This project continuously loads and updates Consumer Price Index (CPI) data from the Philadelphia Federal Reserve into a DuckDB database. We are implementing and comparing three different data loading strategies: Truncate, Append, and Incremental.
All data loading scripts are designed to accept a pull_date parameter (format: YYYY-MM-DD).
To run the scripts manually from the command line:
python load_trunc.py --pull_date 2004-01-15
python load_append.py --pull_date 2004-01-15
python load_inc.py --pull_date 2004-01-15
All scripts interact with the source data exclusively through a central function: get_latest_data(pull_date). This function returns a two-column table (dates, cpi) representing the latest vintage of data available up to that specific pull date.

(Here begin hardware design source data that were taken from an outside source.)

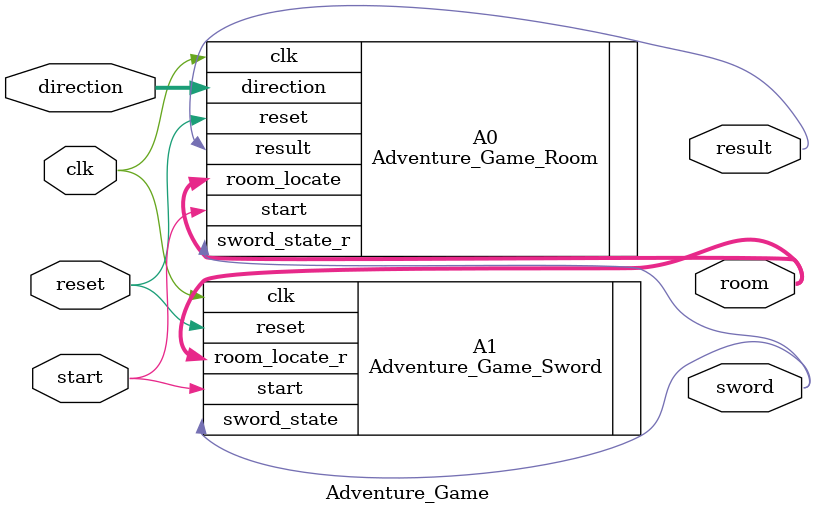
<source format=v>
module Adventure_Game 
	(
		input clk,
		input reset,
		input start,
		input wire [1:0] direction,
		output wire [2:0] room,
		output sword,
		output wire result
	);
	wire [2:0]room_state;
	wire sword_enable;
//--Module Room location
	Adventure_Game_Room A0 
		( 
			.clk(clk), 
			.reset(reset), 
			.start(start), 
			.direction(direction), 
			.sword_state_r(sword), 
			.room_locate(room), 
			.result(result)
		);
//--Module Sword State
	Adventure_Game_Sword A1 
		( 
			.clk(clk), 
			.reset(reset), 
			.start(start), 
			.room_locate_r(room), 
			.sword_state(sword)
		);
endmodule

</source>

Here is what to expect in the DuckDB tables after running each script:
- Behavior: Drops the existing table completely and recreates it using the data returned by
get_latest_data. - Expected Table State: The table will perfectly match the latest available data, including all historical revisions.
- Idempotency: Running it multiple times for the same date will not duplicate data.
- Behavior: Checks the maximum date currently in the database table and only inserts new rows that have a date strictly greater than that maximum date.
- Expected Table State: The table will contain new monthly observations, but it will not reflect historical revisions (which usually happen in February).
- Idempotency: Running it multiple times for the same date will not duplicate data because it only appends dates newer than what is already stored.
- Behavior: Uses an "upsert" (update or insert) logic. It adds new monthly observations and updates any existing historical rows if their CPI values have been revised in the source data.
- Expected Table State: Like Truncate, the table will perfectly match the latest available data and capture all historical revisions. However, it achieves this without dropping the entire table.
- Idempotency: Running it multiple times will safely overwrite existing data with the exact same data, resulting in no duplicates.